▶ _What is needed_
Each entry below should appear again exactly as written, without pictures.

▶ _Provided data_
*****

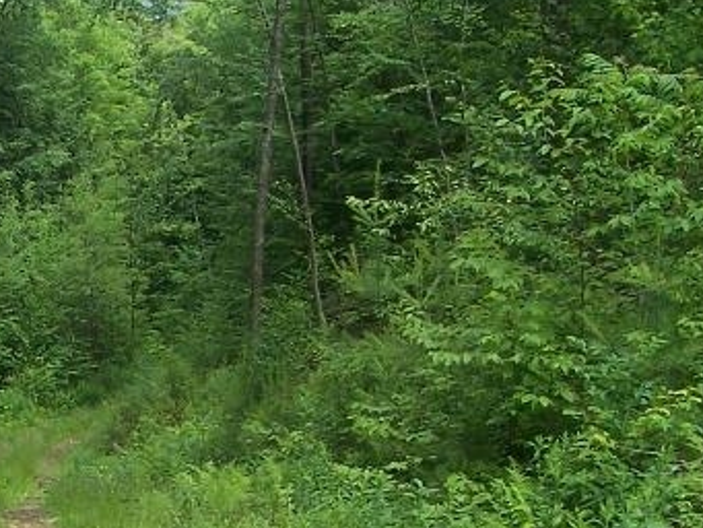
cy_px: 476
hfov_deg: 18.1
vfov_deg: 14.4
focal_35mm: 102
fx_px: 2072
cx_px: -188
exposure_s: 1/125
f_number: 5.6
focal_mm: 5.6
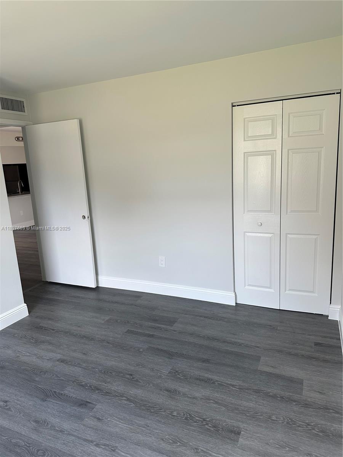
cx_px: 172
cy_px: 228
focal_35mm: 24
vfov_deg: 71.6
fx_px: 317
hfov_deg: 56.8
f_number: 1.78
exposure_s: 1/121
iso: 64
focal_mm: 6.86
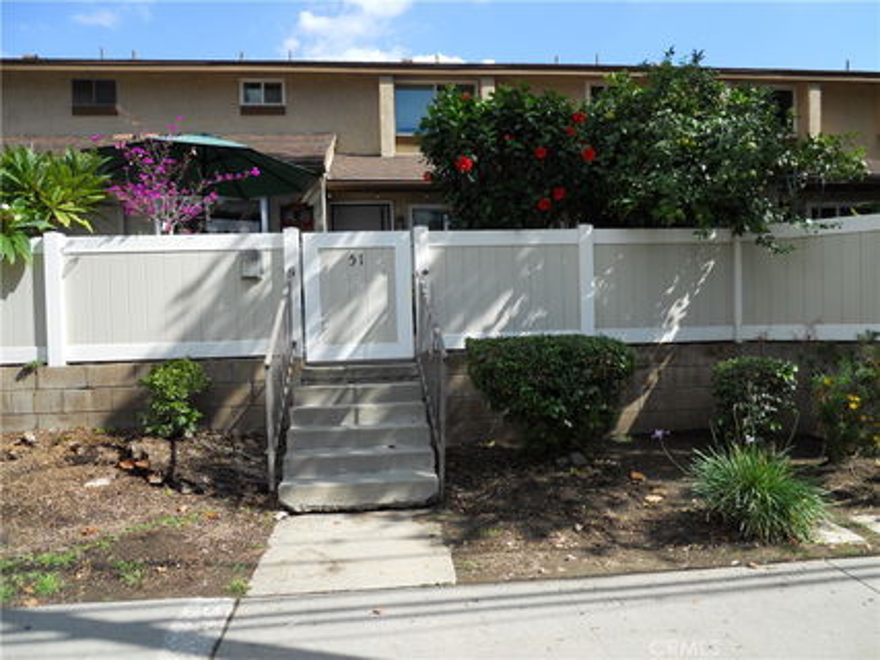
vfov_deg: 49.7
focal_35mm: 28
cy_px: 330
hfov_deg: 63.5
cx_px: 440
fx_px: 712
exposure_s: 1/800
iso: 80
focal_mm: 5
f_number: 2.7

*****

▶ _Problem solution_
cy_px: 476
hfov_deg: 18.1
vfov_deg: 14.4
focal_35mm: 102
fx_px: 2072
cx_px: -188
exposure_s: 1/125
f_number: 5.6
focal_mm: 5.6
cx_px: 172
cy_px: 228
focal_35mm: 24
vfov_deg: 71.6
fx_px: 317
hfov_deg: 56.8
f_number: 1.78
exposure_s: 1/121
iso: 64
focal_mm: 6.86
vfov_deg: 49.7
focal_35mm: 28
cy_px: 330
hfov_deg: 63.5
cx_px: 440
fx_px: 712
exposure_s: 1/800
iso: 80
focal_mm: 5
f_number: 2.7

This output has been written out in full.